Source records
☆ ☆ ☆ ☆ ☆

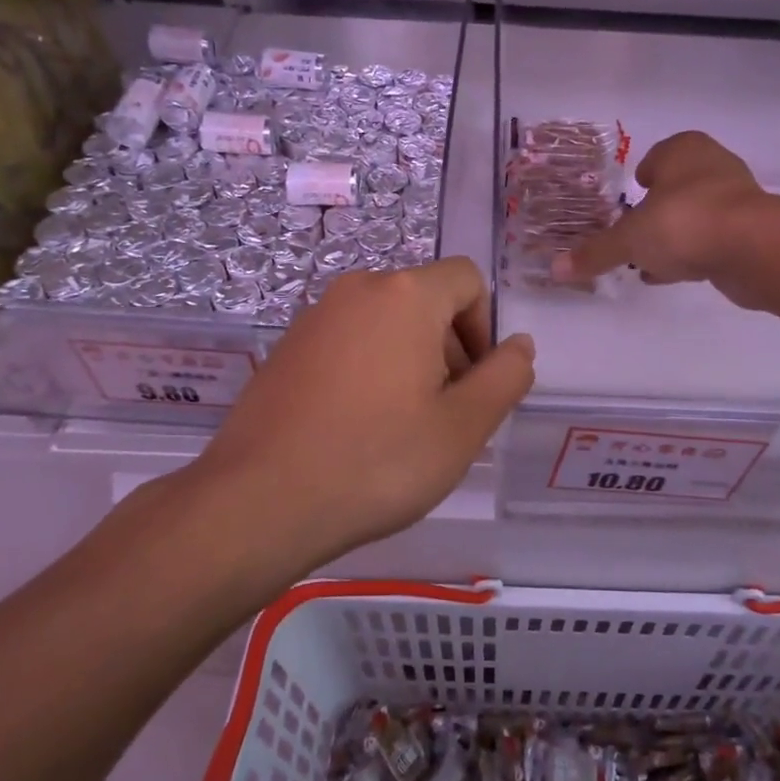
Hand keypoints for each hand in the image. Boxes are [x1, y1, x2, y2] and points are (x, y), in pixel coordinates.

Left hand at [187, 258, 534, 567]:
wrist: (259, 501)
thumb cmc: (376, 461)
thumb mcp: (462, 427)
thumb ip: (505, 378)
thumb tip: (520, 345)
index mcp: (405, 296)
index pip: (468, 279)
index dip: (485, 327)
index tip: (475, 383)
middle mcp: (358, 290)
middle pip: (426, 300)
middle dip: (450, 347)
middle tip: (444, 414)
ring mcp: (315, 317)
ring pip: (386, 323)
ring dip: (410, 361)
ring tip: (401, 427)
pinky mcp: (286, 348)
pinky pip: (348, 342)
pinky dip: (369, 370)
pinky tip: (357, 428)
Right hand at [551, 132, 768, 301]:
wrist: (752, 248)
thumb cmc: (683, 223)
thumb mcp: (629, 240)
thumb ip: (595, 253)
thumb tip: (556, 269)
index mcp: (684, 150)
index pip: (658, 155)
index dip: (643, 174)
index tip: (631, 194)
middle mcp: (713, 166)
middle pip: (678, 186)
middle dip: (658, 208)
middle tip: (636, 230)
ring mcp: (737, 198)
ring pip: (696, 214)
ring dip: (675, 234)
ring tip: (649, 260)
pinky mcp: (751, 232)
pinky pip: (711, 240)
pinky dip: (693, 253)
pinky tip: (673, 274)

☆ ☆ ☆ ☆ ☆

Exercise: Every record above must be copied exactly; none of the pictures belong in the copy.

Your response:
Hand keypoints for each hand in the image. Boxes are [x1, y1, x2, y2] and points are (x, y), in pixel coordinates.

Left hand at [187, 258, 534, 567]:
wrist: (259, 501)
thumb cmc: (376, 461)
thumb mcp: (462, 427)
thumb ip: (505, 378)
thumb tip: (520, 345)
index mcp: (405, 296)
index pip: (468, 279)
index dip: (485, 327)
index tip: (475, 383)
middle mcp: (358, 290)
middle pip: (426, 300)
middle dip: (450, 347)
middle tip: (444, 414)
ring mcp: (315, 317)
ring pip: (386, 323)
ring dip: (410, 361)
ring tip: (401, 427)
pinky mcp: (286, 348)
pinky pip: (348, 342)
pinky dip: (369, 370)
pinky tip: (357, 428)
Right hand at [551, 132, 768, 301]:
wrist: (752, 248)
thumb cmc: (683, 223)
thumb mcp: (629, 240)
thumb ip: (595, 253)
thumb tip: (556, 269)
index mcp: (684, 150)
index pip: (658, 155)
index dip: (643, 174)
index tip: (631, 194)
middle mcp: (713, 166)
middle pip: (678, 186)
middle dip: (658, 208)
middle tip: (636, 230)
ring mcp: (737, 198)
ring pip: (696, 214)
ring dip: (675, 234)
ring tip: (649, 260)
pinky mcp: (751, 232)
pinky pip: (711, 240)
pinky dip: (693, 253)
pinky tip: (673, 274)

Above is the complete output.